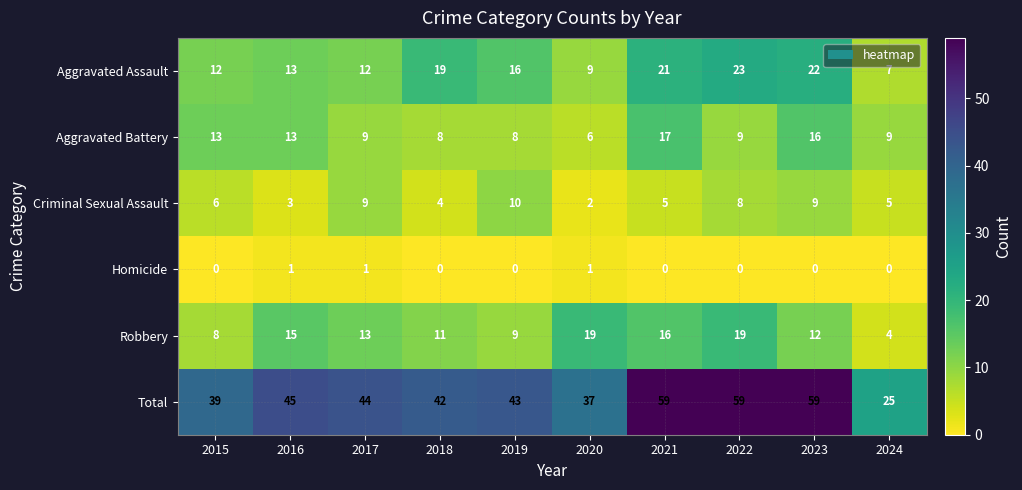

List the series in order of their peak value, lowest first.

Homicide, Criminal Sexual Assault, Aggravated Battery, Robbery, Aggravated Assault, Total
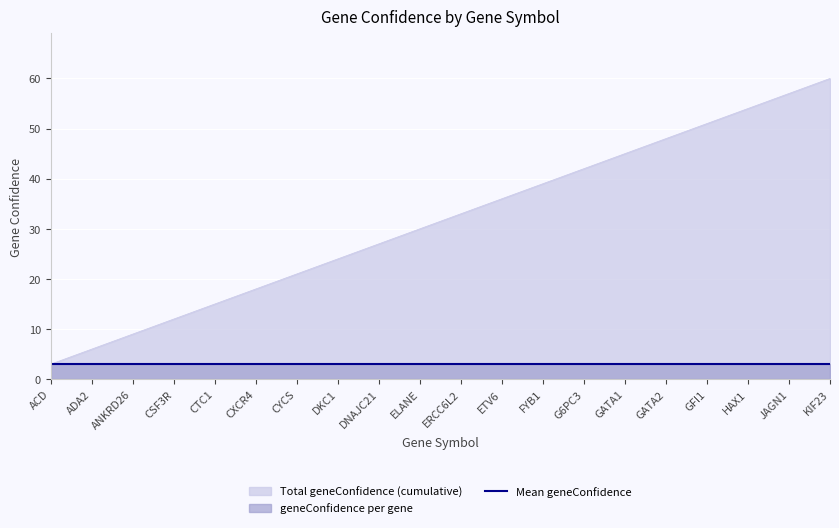

How many lines are shown in the chart?

2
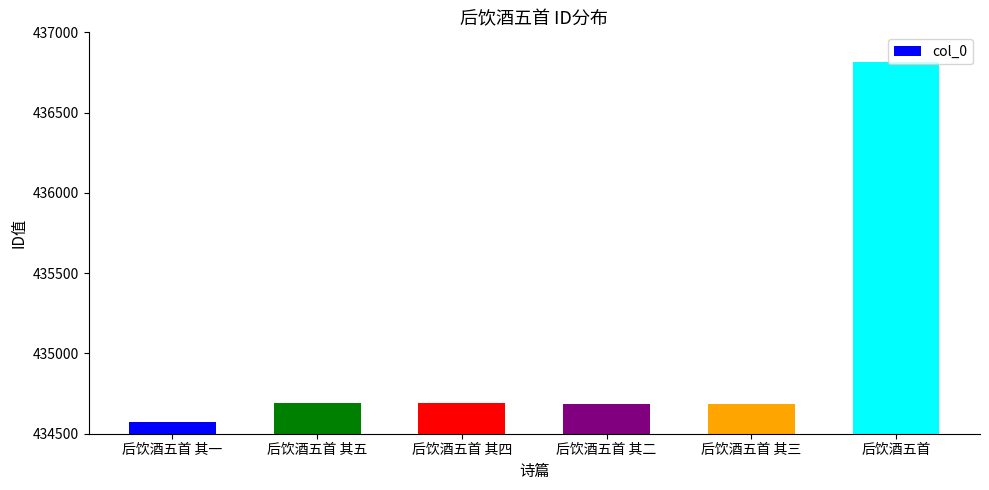

What is the change in value from 后饮酒五首 其一 to 后饮酒五首 其三?

+115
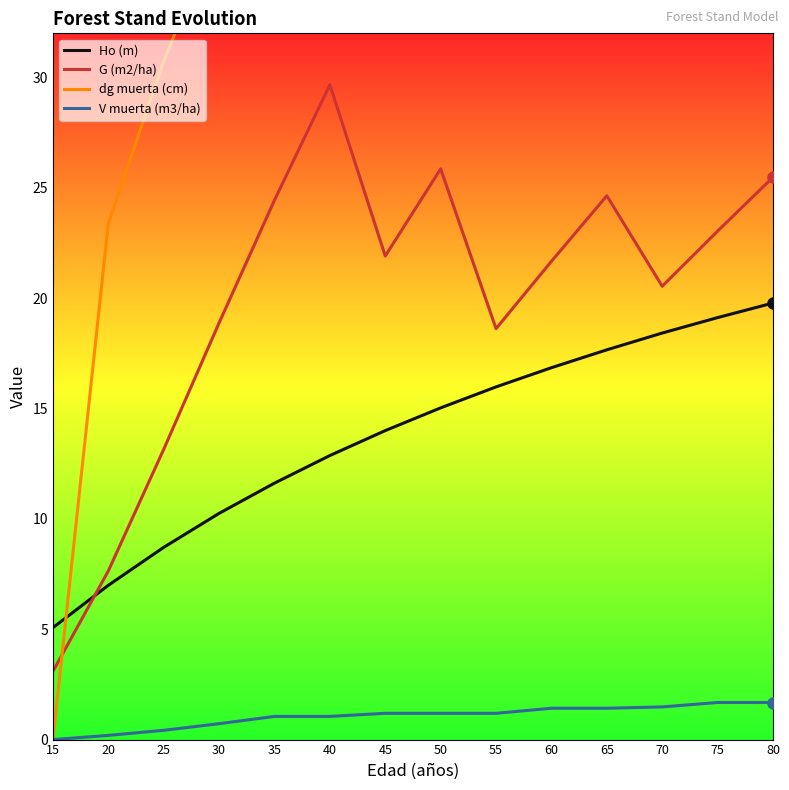

Rank the series at 70 from highest to lowest value.

dg muerta (cm), G (m2/ha), Ho (m), V muerta (m3/ha)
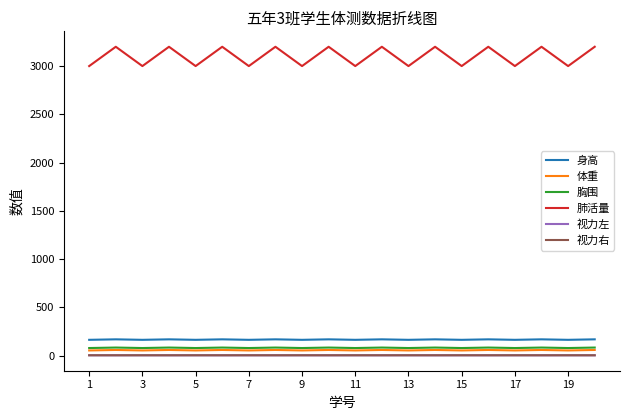

What is the greatest value displayed?

3200.0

*Activity:*
Could you set down the records above word for word, omitting the pictures?

*Problem solution:*
List the series in order of their peak value, lowest first.

Homicide, Criminal Sexual Assault, Aggravated Battery, Robbery, Aggravated Assault, Total

How many lines are shown in the chart?

2

What is the change in value from 后饮酒五首 其一 to 后饮酒五首 其三?

+115

Rank the series at 70 from highest to lowest value.

dg muerta (cm), G (m2/ha), Ho (m), V muerta (m3/ha)

What is the greatest value displayed?

3200.0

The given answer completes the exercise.